School of Nursing, Faculty of Health, Dalhousie University, Halifax, Nova Scotia, Canada (Dr Campbell-Yeo and Ms Carrier); MOM-LINC Lab, Centre for Pediatric Pain, IWK Health Centre, Halifax, Nova Scotia, Canada (Drs Campbell-Yeo and Kim); Rankin School of Nursing, Faculty of Science, St Francis Xavier University, Antigonish, Nova Scotia, Canada (Dr Benoit); Child Health Evaluative Sciences, The Hospital for Sick Children, Peter Gilgan Centre for Research and Learning (PGCRL), Toronto, Ontario, Canada (Drs Bueno and Stevens and Mss Rao and Riahi); School of Kinesiology, The University of Western Ontario, London, Ontario, Canada (Ms Rao); and Lawrence S. Bloomberg Faculty of Nursing & Faculties of Medicine and Dentistry, University of Toronto, Ontario, Canada (Dr Stevens).

Published: June 2022

Background: Electronic health (e-health) learning is a potential avenue to educate health professionals about accurately using infant pain assessment tools, although little is known about the impact of e-health interventions on clinical competence.

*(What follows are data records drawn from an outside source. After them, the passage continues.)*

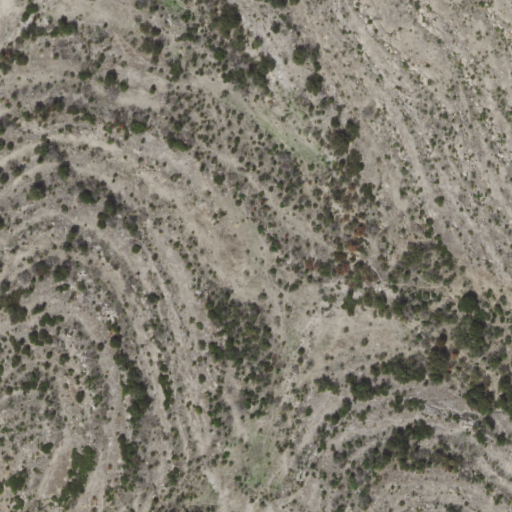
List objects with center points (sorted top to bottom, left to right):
road: (5, 26)
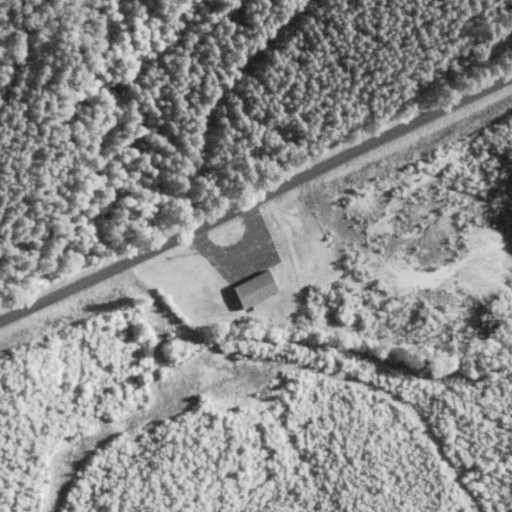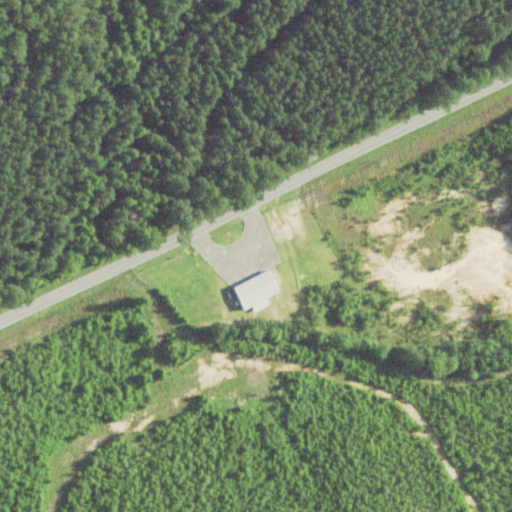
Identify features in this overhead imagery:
road: (256, 194)
building: (231, 291)
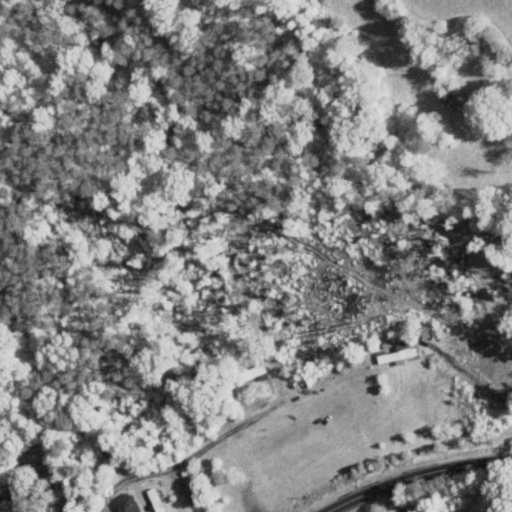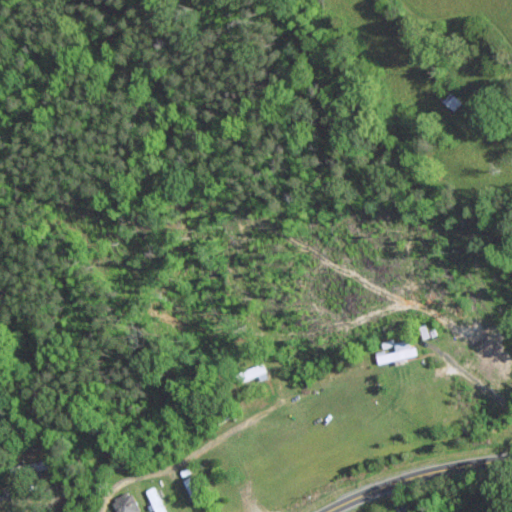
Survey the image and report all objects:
building: (398, 351)
road: (417, 475)
building: (154, 499)
building: (126, 502)
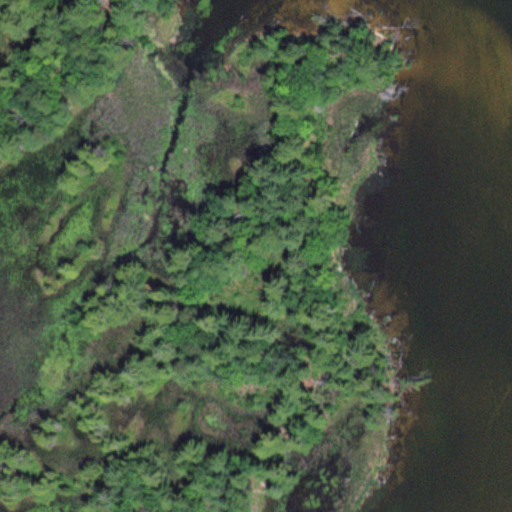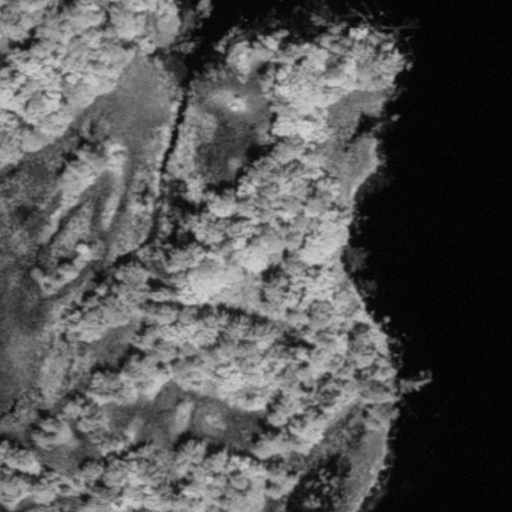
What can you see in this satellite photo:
park: (193, 265)
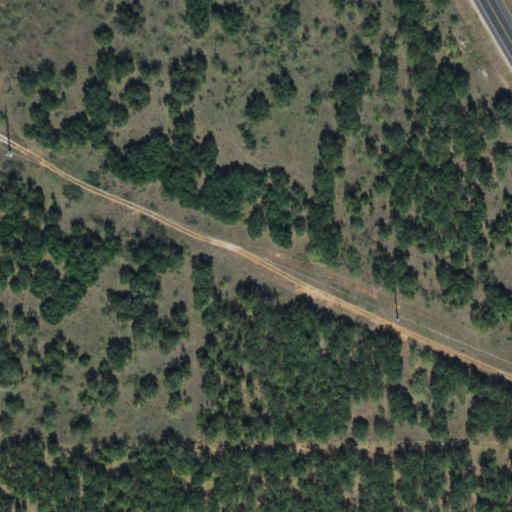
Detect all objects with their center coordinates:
road: (496, 27)
road: (240, 282)
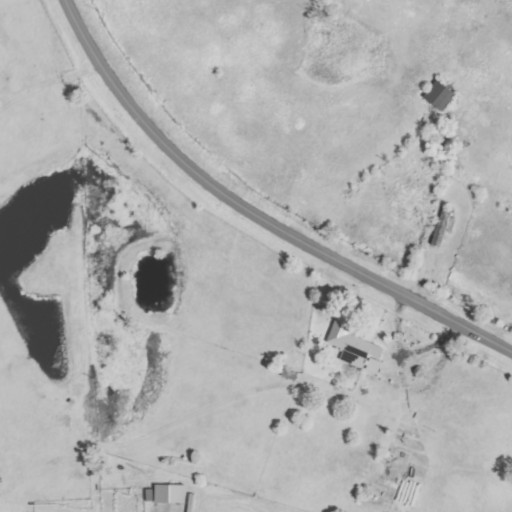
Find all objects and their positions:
building: (438, 95)
road: (254, 216)
building: (351, 345)
road: (209, 396)
building: (168, 494)
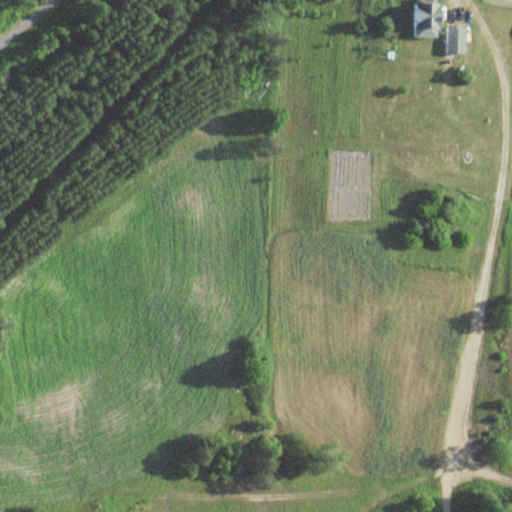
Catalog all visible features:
building: (426, 19)
road: (29, 23)
building: (456, 40)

Purpose: To evaluate whether an e-health learning module for teaching the accurate use of the Premature Infant Pain Profile-Revised (PIPP-R) pain assessment tool results in immediate and sustained competency to assess infant pain.

Methods: Neonatal intensive care unit (NICU) nurses who participated in a larger study across 2 tertiary NICUs in Canada examining the implementation and clinical utility of the PIPP-R e-learning module completed 2 follow-up evaluations at 1 week and 3 months. Participants were asked to view a video recording of an infant undergoing a painful procedure and to assess the infant's pain intensity response using the PIPP-R measure. Immediate and sustained competency was assessed via interrater consensus of participant-reported PIPP-R scores compared with those of an experienced trained coder.

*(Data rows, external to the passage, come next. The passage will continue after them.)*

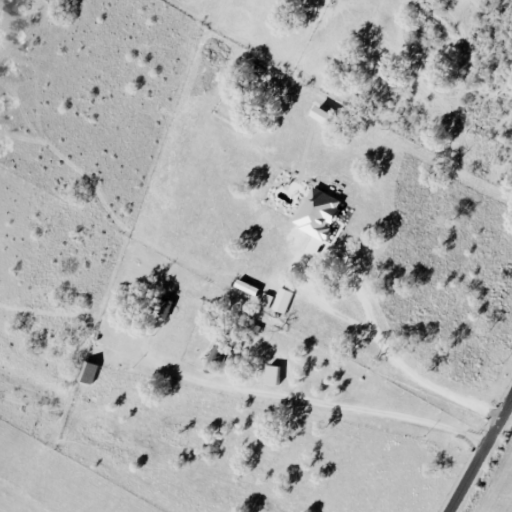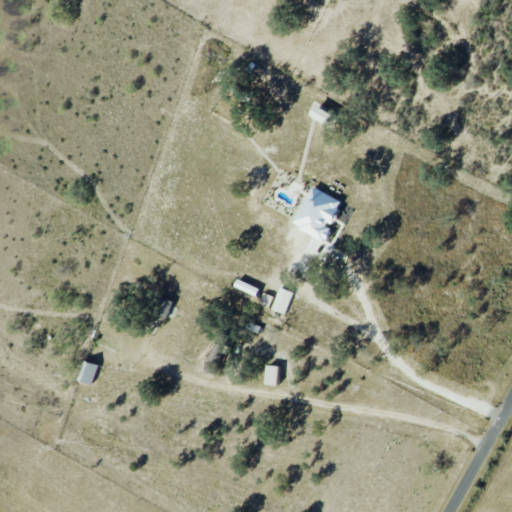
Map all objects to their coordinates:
building: (320, 113)
building: (317, 213)
road: (362, 297)
building: (267, 299)
building: (283, 300)
building: (164, 307)
building: (88, 372)
building: (272, 374)
road: (313, 399)
road: (481, 456)
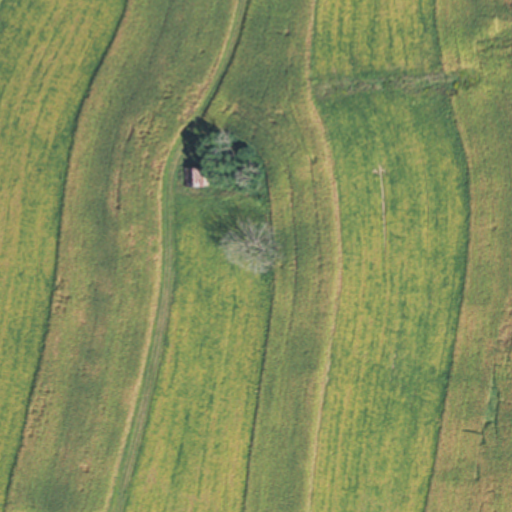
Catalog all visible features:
road: (208, 37)
building: (203, 176)
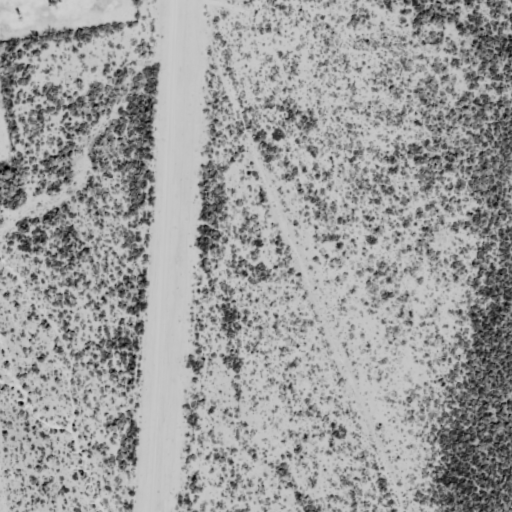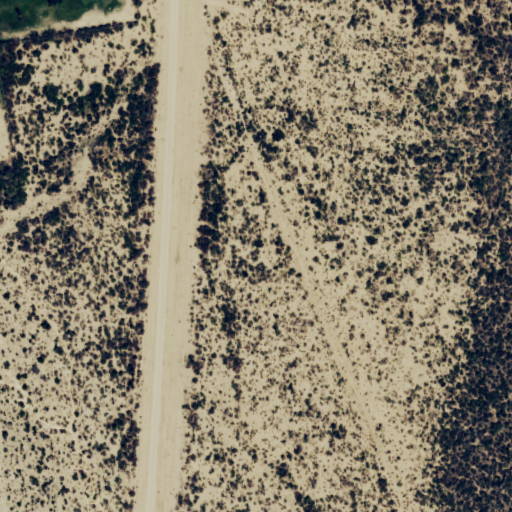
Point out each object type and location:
airport runway: (161, 256)
road: (320, 261)
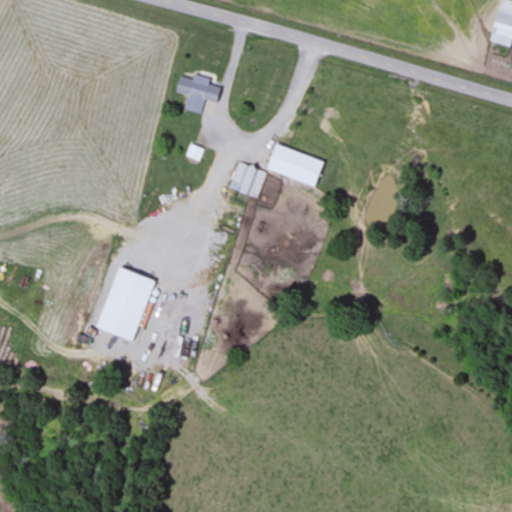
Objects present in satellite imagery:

Results: Of the 25 eligible nurses, 22 completed 1-week and 3-month follow-up evaluations. At the 1-week follow-up, 84% of nurses scored the video accurately compared with 50% at 3 months. Behavioral pain indicators were more likely to be scored incorrectly than physiological indicators.

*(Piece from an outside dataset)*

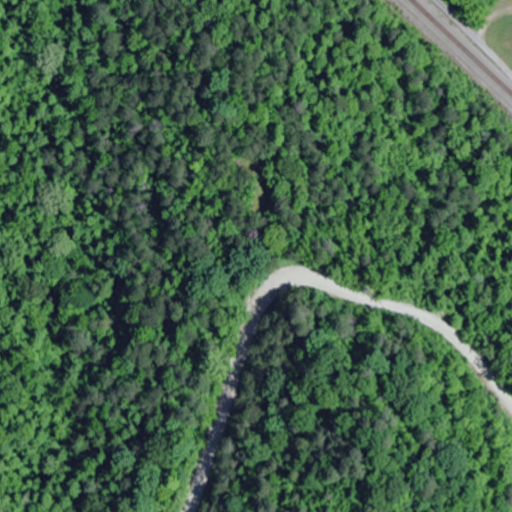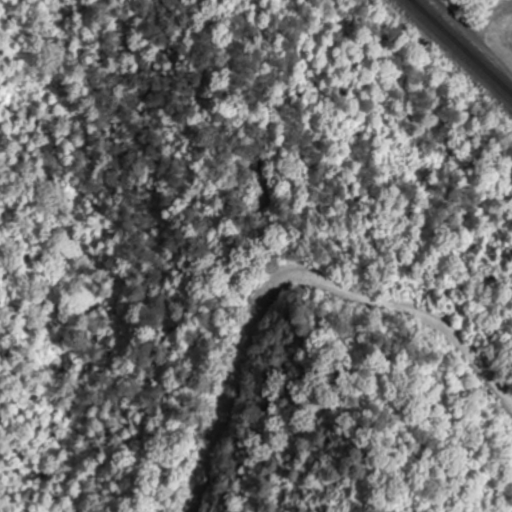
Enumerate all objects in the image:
road: (471, 39)
railway: (459, 48)
road: (294, 281)
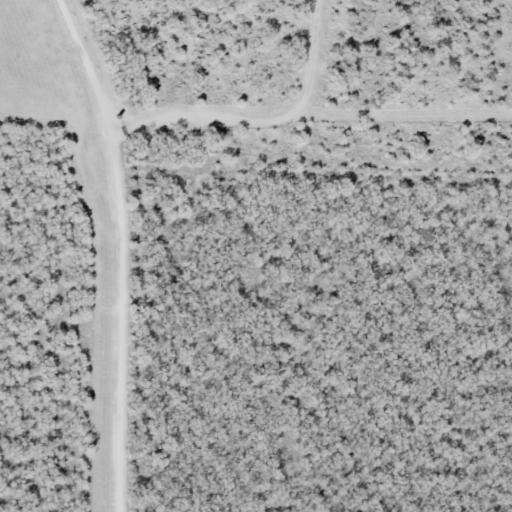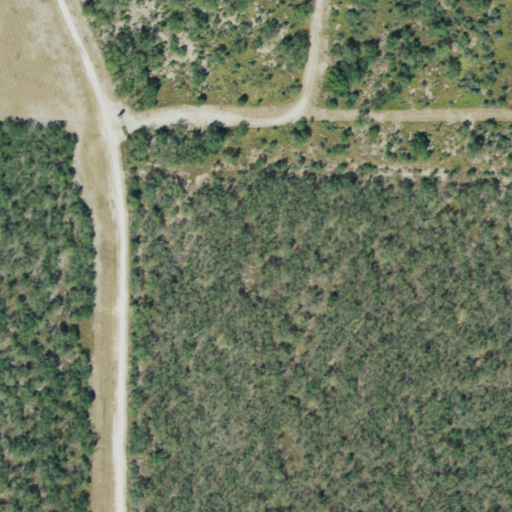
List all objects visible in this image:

Implications For Practice: Follow-up training after completion of the initial e-learning module training may improve competency related to the clinical use of the PIPP-R tool to assess infant pain over time.

Implications For Research: Additional study regarding the need and timing of e-health training to optimize sustained competency in infant pain assessment is warranted.